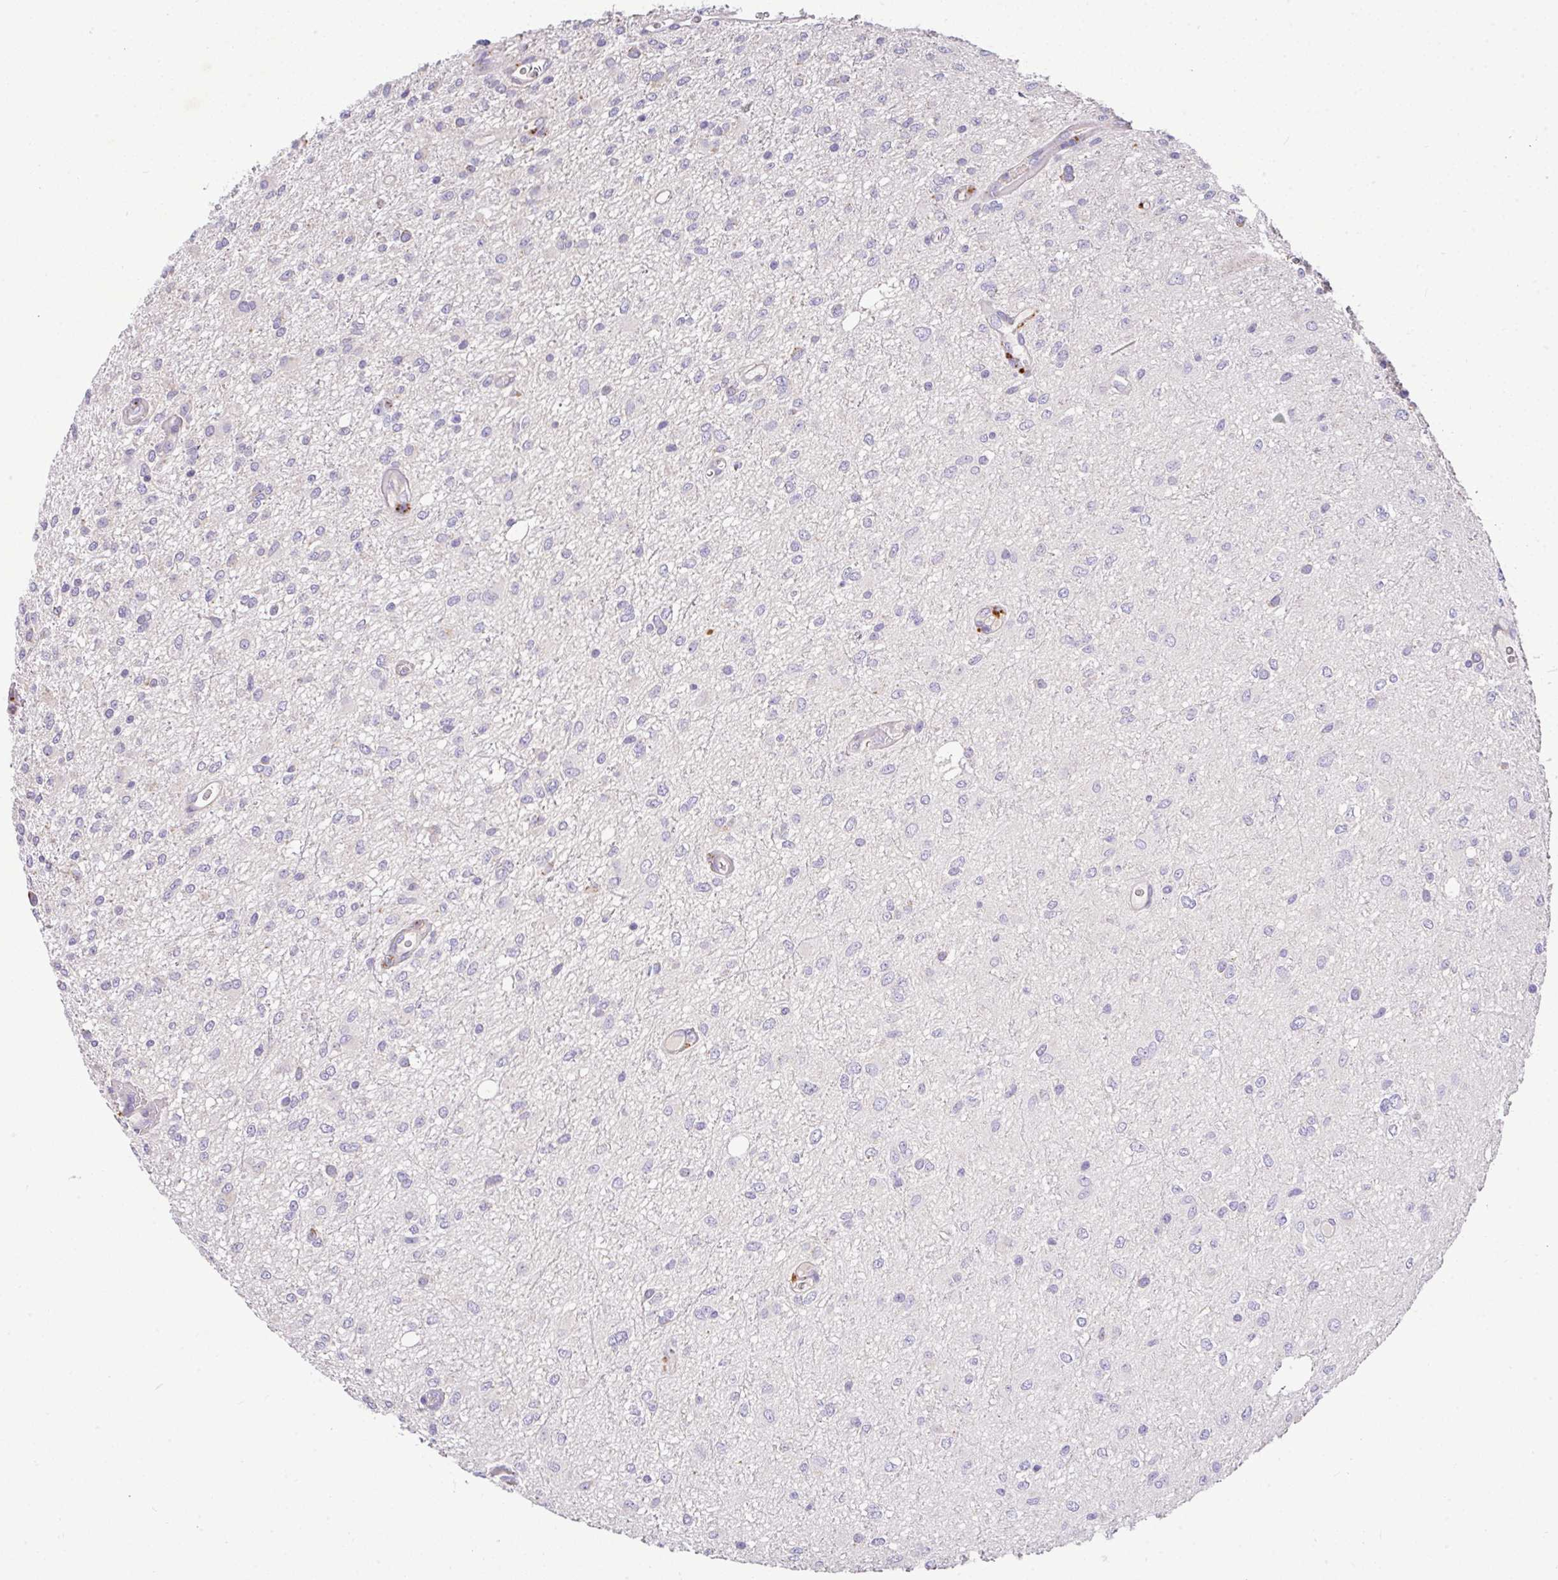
{"staining": {"intensity": "negative", "quantity": "none", "location": "none"}, "tissue": "glioma", "cell_type": "Tumor cells", "image_type": "cancer", "snomed": [{"axis": "morphology", "description": "Glioma, malignant, Low grade"}, {"axis": "topography", "description": "Cerebellum"}], "caption": "The micrograph demonstrates no significant positivity in tumor cells of malignant low-grade glioma.", "gene": "EPN3", "patient": {"sex": "female", "age": 5}}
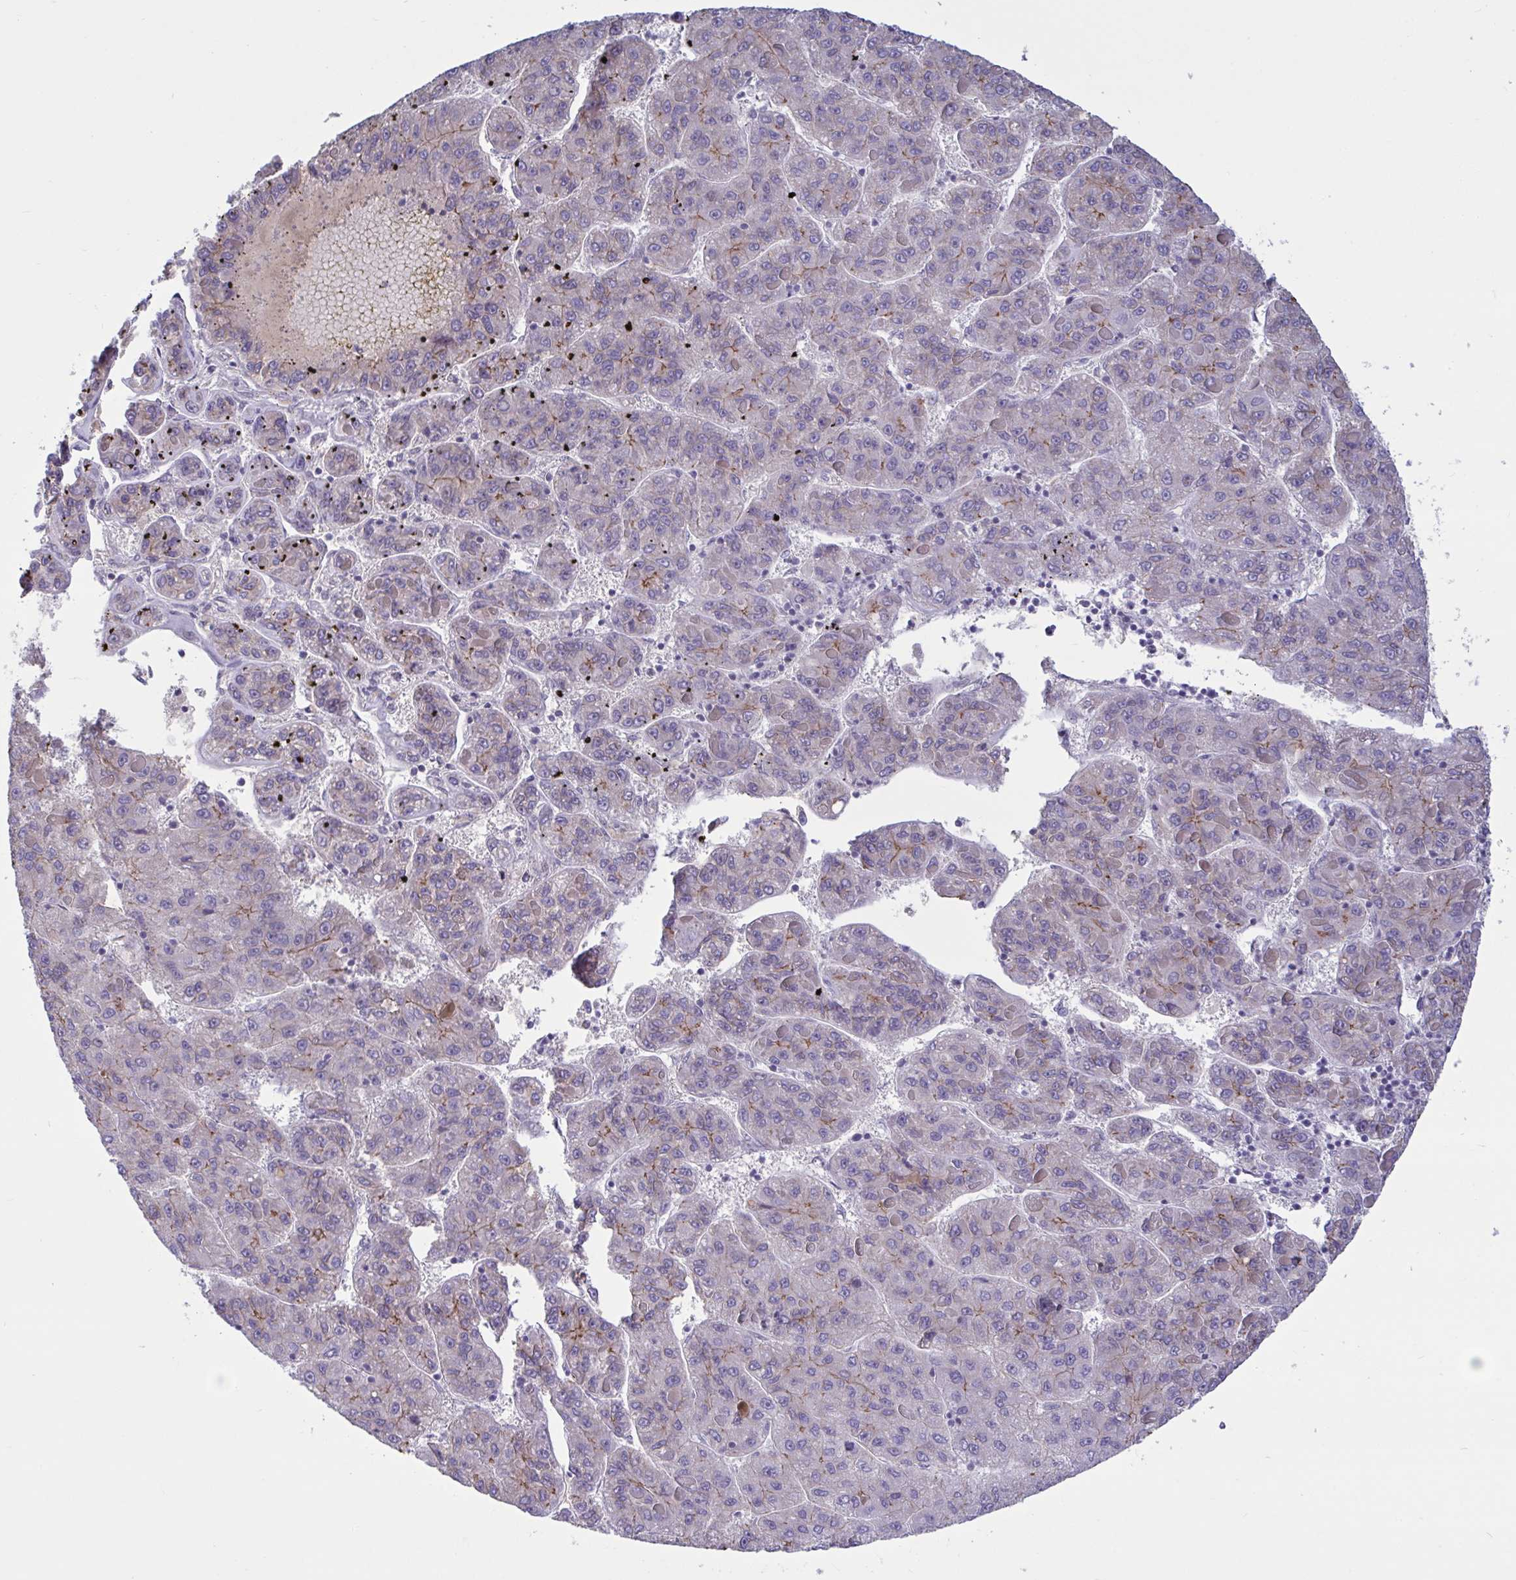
{"staining": {"intensity": "weak", "quantity": "25%-75%", "location": "cytoplasmic/membranous"}, "tissue": "liver cancer", "cell_type": "Tumor cells", "image_type": "cancer", "snomed": [{"axis": "morphology", "description": "Carcinoma, Hepatocellular, NOS"}, {"axis": "topography", "description": "Liver"}], "caption": "This is a micrograph of immunohistochemistry staining of liver cancer, which shows weak expression in the cytoplasmic/membranous of tumor cells.", "gene": "CNGB3", "patient": {"sex": "female", "age": 82}}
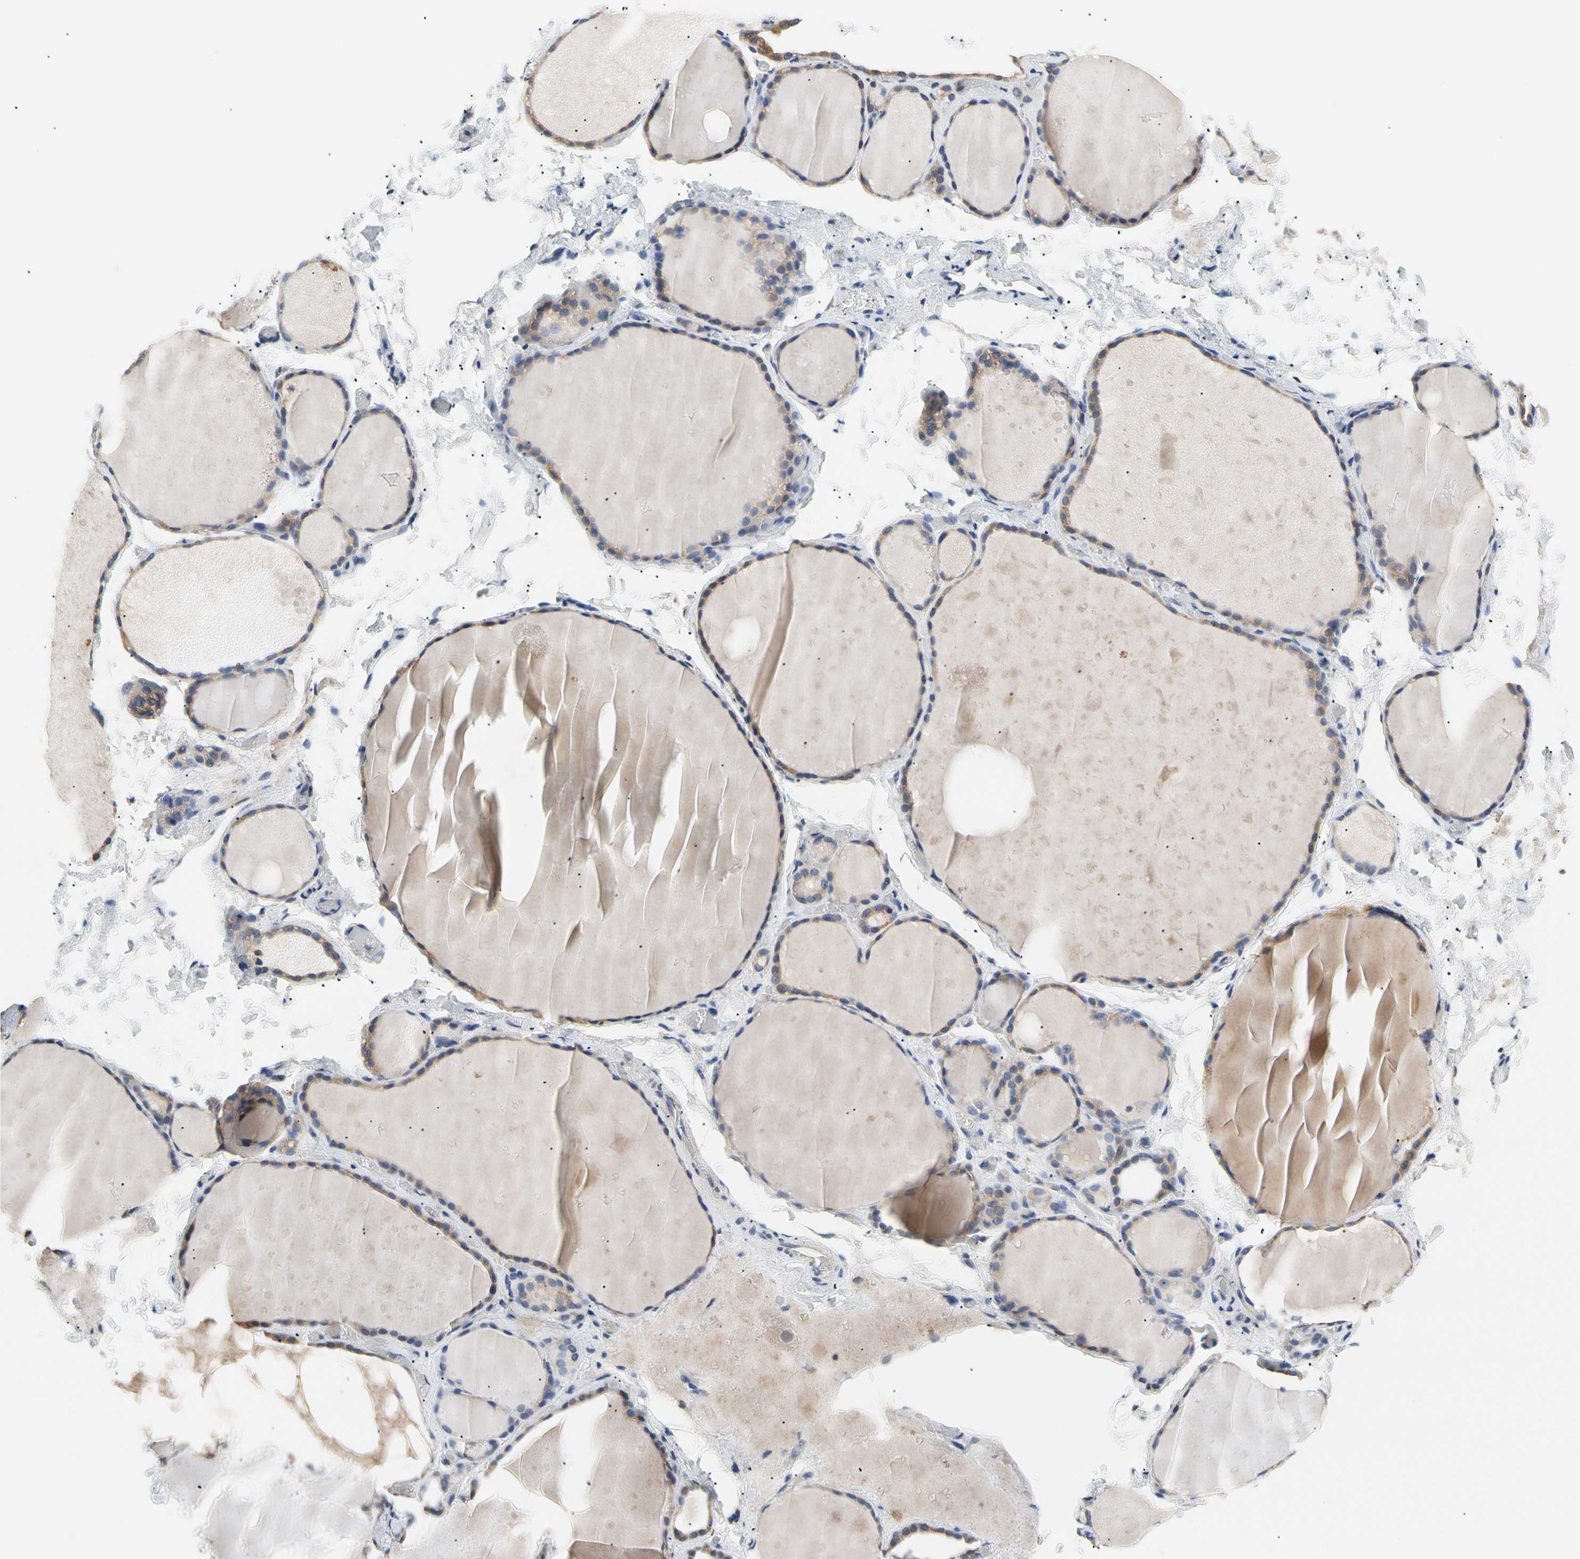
{"staining": {"intensity": "weak", "quantity": ">75%", "location": "cytoplasmic/membranous"}, "tissue": "thyroid gland", "cell_type": "Glandular cells", "image_type": "normal", "snomed": [{"axis": "morphology", "description": "Normal tissue, NOS"}, {"axis": "topography", "description": "Thyroid gland"}], "caption": "The histopathology image shows immunohistochemical staining of benign thyroid gland. There is weak cytoplasmic/membranous staining is appreciated in approximately >75% of glandular cells. (DAB (3,3'-diaminobenzidine) = brown stain, brightfield microscopy at high magnification).", "gene": "PLGRKT", "patient": {"sex": "male", "age": 76}}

--- --- ---

> _TASK GOAL_
All of the listing above must be output exactly, except for its pictures.

> _SOLVED EXERCISE_
{"staining": {"intensity": "negative", "quantity": "none", "location": "none"}, "tissue": "glioma", "cell_type": "Tumor cells", "image_type": "cancer", "snomed": [{"axis": "morphology", "description": "Glioma, malignant, Low grade"}, {"axis": "topography", "description": "Cerebellum"}], "caption": "The micrograph demonstrates no significant positivity in tumor cells of malignant low-grade glioma.", "gene": "EPN3", "patient": {"sex": "female", "age": 5}}
{"staining": {"intensity": "weak", "quantity": "25%-75%", "location": "cytoplasmic/membranous"}, "tissue": "liver cancer", "cell_type": "Tumor cells", "image_type": "cancer", "snomed": [{"axis": "morphology", "description": "Carcinoma, Hepatocellular, NOS"}, {"axis": "topography", "description": "Liver"}], "caption": "This is a micrograph of immunohistochemistry staining of liver cancer, which shows weak expression in the cytoplasmic/membranous of tumor cells.", "gene": "CNGB3", "patient": {"sex": "female", "age": 82}}
{"staining": {"intensity": "weak", "quantity": ">75%", "location": "cytoplasmic/membranous"}, "tissue": "thyroid gland", "cell_type": "Glandular cells", "image_type": "normal", "snomed": [{"axis": "morphology", "description": "Normal tissue, NOS"}, {"axis": "topography", "description": "Thyroid gland"}], "caption": "The histopathology image shows immunohistochemical staining of benign thyroid gland. There is weak cytoplasmic/membranous staining is appreciated in approximately >75% of glandular cells. (DAB (3,3'-diaminobenzidine) = brown stain, brightfield microscopy at high magnification).", "gene": "PLGRKT", "patient": {"sex": "male", "age": 76}}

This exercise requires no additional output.